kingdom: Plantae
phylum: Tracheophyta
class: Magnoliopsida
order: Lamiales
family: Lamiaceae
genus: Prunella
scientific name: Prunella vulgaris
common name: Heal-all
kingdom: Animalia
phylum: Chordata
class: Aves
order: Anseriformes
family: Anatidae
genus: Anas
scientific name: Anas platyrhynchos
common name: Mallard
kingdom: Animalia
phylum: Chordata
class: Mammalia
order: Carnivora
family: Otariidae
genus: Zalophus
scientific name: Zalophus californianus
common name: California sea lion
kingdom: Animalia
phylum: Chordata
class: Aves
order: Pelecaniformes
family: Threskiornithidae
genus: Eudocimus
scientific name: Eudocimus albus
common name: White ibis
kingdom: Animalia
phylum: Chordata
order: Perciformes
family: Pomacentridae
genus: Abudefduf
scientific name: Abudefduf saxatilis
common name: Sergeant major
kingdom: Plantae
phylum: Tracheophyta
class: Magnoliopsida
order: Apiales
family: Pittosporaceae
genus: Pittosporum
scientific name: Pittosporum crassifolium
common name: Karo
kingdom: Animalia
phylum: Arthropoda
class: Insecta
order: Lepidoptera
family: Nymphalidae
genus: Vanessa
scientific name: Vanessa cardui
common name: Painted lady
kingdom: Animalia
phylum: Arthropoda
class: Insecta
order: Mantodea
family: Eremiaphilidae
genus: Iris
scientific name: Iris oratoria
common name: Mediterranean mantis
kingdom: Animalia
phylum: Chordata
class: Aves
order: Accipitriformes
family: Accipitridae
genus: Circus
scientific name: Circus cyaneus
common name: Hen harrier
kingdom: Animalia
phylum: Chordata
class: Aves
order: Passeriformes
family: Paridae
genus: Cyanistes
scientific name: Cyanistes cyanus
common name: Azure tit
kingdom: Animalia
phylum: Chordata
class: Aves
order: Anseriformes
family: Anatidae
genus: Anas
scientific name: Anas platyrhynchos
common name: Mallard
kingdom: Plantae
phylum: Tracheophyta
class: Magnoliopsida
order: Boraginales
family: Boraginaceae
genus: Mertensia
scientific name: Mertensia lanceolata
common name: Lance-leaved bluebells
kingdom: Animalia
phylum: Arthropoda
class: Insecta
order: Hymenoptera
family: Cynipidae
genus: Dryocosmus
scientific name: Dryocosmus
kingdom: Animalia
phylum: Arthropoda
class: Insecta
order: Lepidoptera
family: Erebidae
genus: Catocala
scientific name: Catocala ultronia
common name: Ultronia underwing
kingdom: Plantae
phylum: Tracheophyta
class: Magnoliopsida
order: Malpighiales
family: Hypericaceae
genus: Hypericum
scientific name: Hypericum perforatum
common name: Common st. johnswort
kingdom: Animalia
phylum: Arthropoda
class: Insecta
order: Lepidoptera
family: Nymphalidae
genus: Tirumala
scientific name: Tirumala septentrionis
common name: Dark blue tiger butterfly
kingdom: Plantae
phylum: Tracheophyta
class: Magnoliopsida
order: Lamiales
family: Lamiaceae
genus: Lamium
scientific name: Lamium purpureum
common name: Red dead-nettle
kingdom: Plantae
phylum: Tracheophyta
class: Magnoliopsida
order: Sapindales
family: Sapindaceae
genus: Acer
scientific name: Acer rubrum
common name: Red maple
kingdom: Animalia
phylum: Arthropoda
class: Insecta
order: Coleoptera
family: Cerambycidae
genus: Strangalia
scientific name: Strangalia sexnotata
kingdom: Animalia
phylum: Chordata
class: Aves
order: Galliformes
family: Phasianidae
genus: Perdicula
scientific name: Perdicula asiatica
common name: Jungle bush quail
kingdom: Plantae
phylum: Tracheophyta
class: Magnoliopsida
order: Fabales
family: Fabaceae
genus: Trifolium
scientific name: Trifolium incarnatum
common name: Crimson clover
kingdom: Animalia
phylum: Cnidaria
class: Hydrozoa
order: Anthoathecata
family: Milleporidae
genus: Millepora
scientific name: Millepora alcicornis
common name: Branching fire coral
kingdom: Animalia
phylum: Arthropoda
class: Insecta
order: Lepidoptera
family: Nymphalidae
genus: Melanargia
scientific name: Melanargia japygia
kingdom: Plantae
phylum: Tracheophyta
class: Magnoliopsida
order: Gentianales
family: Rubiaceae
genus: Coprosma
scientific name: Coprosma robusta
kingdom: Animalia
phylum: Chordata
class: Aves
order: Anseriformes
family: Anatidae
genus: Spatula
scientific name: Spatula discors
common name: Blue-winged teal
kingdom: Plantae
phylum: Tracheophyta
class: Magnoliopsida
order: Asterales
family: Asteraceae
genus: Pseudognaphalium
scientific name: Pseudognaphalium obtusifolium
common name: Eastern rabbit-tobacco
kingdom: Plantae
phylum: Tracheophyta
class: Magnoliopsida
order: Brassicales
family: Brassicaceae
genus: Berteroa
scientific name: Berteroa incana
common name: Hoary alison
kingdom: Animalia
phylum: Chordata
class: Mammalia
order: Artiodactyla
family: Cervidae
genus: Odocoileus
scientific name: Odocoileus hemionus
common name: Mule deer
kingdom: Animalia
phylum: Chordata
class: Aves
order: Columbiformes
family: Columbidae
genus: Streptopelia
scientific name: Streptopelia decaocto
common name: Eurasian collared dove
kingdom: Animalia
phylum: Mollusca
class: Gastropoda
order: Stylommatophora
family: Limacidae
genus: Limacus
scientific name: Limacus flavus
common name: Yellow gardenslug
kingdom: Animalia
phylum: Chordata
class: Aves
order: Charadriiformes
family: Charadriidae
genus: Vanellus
━━━━━━
= What to work on =
Arrange every line of the data above as a Markdown table with two columns, Row and Line. Number the rows in order and leave out any blank lines.

= Final result =
| Row | Line |
|---|---|
| 1 | kingdom: Plantae |
| 2 | phylum: Tracheophyta |
| 3 | class: Magnoliopsida |
| 4 | order: Lamiales |
| 5 | family: Lamiaceae |
| 6 | genus: Prunella |
| 7 | scientific name: Prunella vulgaris |
| 8 | common name: Heal-all |
| 9 | kingdom: Animalia |
| 10 | phylum: Chordata |
| 11 | class: Aves |
| 12 | order: Anseriformes |
| 13 | family: Anatidae |
| 14 | genus: Anas |
| 15 | scientific name: Anas platyrhynchos |
| 16 | common name: Mallard |
| 17 | kingdom: Animalia |
| 18 | phylum: Chordata |
| 19 | class: Mammalia |
| 20 | order: Carnivora |
| 21 | family: Otariidae |
| 22 | genus: Zalophus |
| 23 | scientific name: Zalophus californianus |
| 24 | common name: California sea lion |
| 25 | kingdom: Animalia |
| 26 | phylum: Chordata |
| 27 | class: Aves |
| 28 | order: Pelecaniformes |
| 29 | family: Threskiornithidae |
| 30 | genus: Eudocimus |
| 31 | scientific name: Eudocimus albus |
| 32 | common name: White ibis |
| 33 | kingdom: Animalia |
| 34 | phylum: Chordata |
| 35 | order: Perciformes |
| 36 | family: Pomacentridae |
| 37 | genus: Abudefduf |
| 38 | scientific name: Abudefduf saxatilis |
| 39 | common name: Sergeant major |
| 40 | kingdom: Plantae |
| 41 | phylum: Tracheophyta |
| 42 | class: Magnoliopsida |
| 43 | order: Apiales |
| 44 | family: Pittosporaceae |
| 45 | genus: Pittosporum |
| 46 | scientific name: Pittosporum crassifolium |
| 47 | common name: Karo |
| 48 | kingdom: Animalia |
| 49 | phylum: Arthropoda |
| 50 | class: Insecta |
| 51 | order: Lepidoptera |
| 52 | family: Nymphalidae |
| 53 | genus: Vanessa |
| 54 | scientific name: Vanessa cardui |
| 55 | common name: Painted lady |
| 56 | kingdom: Animalia |
| 57 | phylum: Arthropoda |
| 58 | class: Insecta |
| 59 | order: Mantodea |
| 60 | family: Eremiaphilidae |
| 61 | genus: Iris |
| 62 | scientific name: Iris oratoria |
| 63 | common name: Mediterranean mantis |
| 64 | kingdom: Animalia |
| 65 | phylum: Chordata |
| 66 | class: Aves |
| 67 | order: Accipitriformes |
| 68 | family: Accipitridae |
| 69 | genus: Circus |
| 70 | scientific name: Circus cyaneus |
| 71 | common name: Hen harrier |
| 72 | kingdom: Animalia |
| 73 | phylum: Chordata |
| 74 | class: Aves |
| 75 | order: Passeriformes |
| 76 | family: Paridae |
| 77 | genus: Cyanistes |
| 78 | scientific name: Cyanistes cyanus |
| 79 | common name: Azure tit |
| 80 | kingdom: Animalia |
| 81 | phylum: Chordata |
| 82 | class: Aves |
| 83 | order: Anseriformes |
| 84 | family: Anatidae |
| 85 | genus: Anas |
| 86 | scientific name: Anas platyrhynchos |
| 87 | common name: Mallard |
| 88 | kingdom: Plantae |
| 89 | phylum: Tracheophyta |
| 90 | class: Magnoliopsida |
| 91 | order: Boraginales |
| 92 | family: Boraginaceae |
| 93 | genus: Mertensia |
| 94 | scientific name: Mertensia lanceolata |
| 95 | common name: Lance-leaved bluebells |
| 96 | kingdom: Animalia |
| 97 | phylum: Arthropoda |
| 98 | class: Insecta |
| 99 | order: Hymenoptera |
| 100 | family: Cynipidae |
| 101 | genus: Dryocosmus |
| 102 | scientific name: Dryocosmus |
| 103 | kingdom: Animalia |
| 104 | phylum: Arthropoda |
| 105 | class: Insecta |
| 106 | order: Lepidoptera |
| 107 | family: Erebidae |
| 108 | genus: Catocala |
| 109 | scientific name: Catocala ultronia |
| 110 | common name: Ultronia underwing |
| 111 | kingdom: Plantae |
| 112 | phylum: Tracheophyta |
| 113 | class: Magnoliopsida |
| 114 | order: Malpighiales |
| 115 | family: Hypericaceae |
| 116 | genus: Hypericum |
| 117 | scientific name: Hypericum perforatum |
| 118 | common name: Common st. johnswort |
| 119 | kingdom: Animalia |
| 120 | phylum: Arthropoda |
| 121 | class: Insecta |
| 122 | order: Lepidoptera |
| 123 | family: Nymphalidae |
| 124 | genus: Tirumala |
| 125 | scientific name: Tirumala septentrionis |
| 126 | common name: Dark blue tiger butterfly |
| 127 | kingdom: Plantae |
| 128 | phylum: Tracheophyta |
| 129 | class: Magnoliopsida |
| 130 | order: Lamiales |
| 131 | family: Lamiaceae |
| 132 | genus: Lamium |
| 133 | scientific name: Lamium purpureum |
| 134 | common name: Red dead-nettle |
| 135 | kingdom: Plantae |
| 136 | phylum: Tracheophyta |
| 137 | class: Magnoliopsida |
| 138 | order: Sapindales |
| 139 | family: Sapindaceae |
| 140 | genus: Acer |
| 141 | scientific name: Acer rubrum |
| 142 | common name: Red maple |
| 143 | kingdom: Animalia |
| 144 | phylum: Arthropoda |
| 145 | class: Insecta |
| 146 | order: Coleoptera |
| 147 | family: Cerambycidae |
| 148 | genus: Strangalia |
| 149 | scientific name: Strangalia sexnotata |
| 150 | kingdom: Animalia |
| 151 | phylum: Chordata |
| 152 | class: Aves |
| 153 | order: Galliformes |
| 154 | family: Phasianidae |
| 155 | genus: Perdicula |
| 156 | scientific name: Perdicula asiatica |
| 157 | common name: Jungle bush quail |
| 158 | kingdom: Plantae |
| 159 | phylum: Tracheophyta |
| 160 | class: Magnoliopsida |
| 161 | order: Fabales |
| 162 | family: Fabaceae |
| 163 | genus: Trifolium |
| 164 | scientific name: Trifolium incarnatum |
| 165 | common name: Crimson clover |
| 166 | kingdom: Animalia |
| 167 | phylum: Cnidaria |
| 168 | class: Hydrozoa |
| 169 | order: Anthoathecata |
| 170 | family: Milleporidae |
| 171 | genus: Millepora |
| 172 | scientific name: Millepora alcicornis |
| 173 | common name: Branching fire coral |
| 174 | kingdom: Animalia |
| 175 | phylum: Arthropoda |
| 176 | class: Insecta |
| 177 | order: Lepidoptera |
| 178 | family: Nymphalidae |
| 179 | genus: Melanargia |
| 180 | scientific name: Melanargia japygia |
| 181 | kingdom: Plantae |
| 182 | phylum: Tracheophyta |
| 183 | class: Magnoliopsida |
| 184 | order: Gentianales |
| 185 | family: Rubiaceae |
| 186 | genus: Coprosma |
| 187 | scientific name: Coprosma robusta |
| 188 | kingdom: Animalia |
| 189 | phylum: Chordata |
| 190 | class: Aves |
| 191 | order: Anseriformes |
| 192 | family: Anatidae |
| 193 | genus: Spatula |
| 194 | scientific name: Spatula discors |
| 195 | common name: Blue-winged teal |
| 196 | kingdom: Plantae |
| 197 | phylum: Tracheophyta |
| 198 | class: Magnoliopsida |
| 199 | order: Asterales |
| 200 | family: Asteraceae |
| 201 | genus: Pseudognaphalium |
| 202 | scientific name: Pseudognaphalium obtusifolium |
| 203 | common name: Eastern rabbit-tobacco |
| 204 | kingdom: Plantae |
| 205 | phylum: Tracheophyta |
| 206 | class: Magnoliopsida |
| 207 | order: Brassicales |
| 208 | family: Brassicaceae |
| 209 | genus: Berteroa |
| 210 | scientific name: Berteroa incana |
| 211 | common name: Hoary alison |
| 212 | kingdom: Animalia |
| 213 | phylum: Chordata |
| 214 | class: Mammalia |
| 215 | order: Artiodactyla |
| 216 | family: Cervidae |
| 217 | genus: Odocoileus |
| 218 | scientific name: Odocoileus hemionus |
| 219 | common name: Mule deer |
| 220 | kingdom: Animalia |
| 221 | phylum: Chordata |
| 222 | class: Aves |
| 223 | order: Columbiformes |
| 224 | family: Columbidae |
| 225 | genus: Streptopelia |
| 226 | scientific name: Streptopelia decaocto |
| 227 | common name: Eurasian collared dove |
| 228 | kingdom: Animalia |
| 229 | phylum: Mollusca |
| 230 | class: Gastropoda |
| 231 | order: Stylommatophora |
| 232 | family: Limacidae |
| 233 | genus: Limacus |
| 234 | scientific name: Limacus flavus |
| 235 | common name: Yellow gardenslug |
| 236 | kingdom: Animalia |
| 237 | phylum: Chordata |
| 238 | class: Aves |
| 239 | order: Charadriiformes |
| 240 | family: Charadriidae |
| 241 | genus: Vanellus |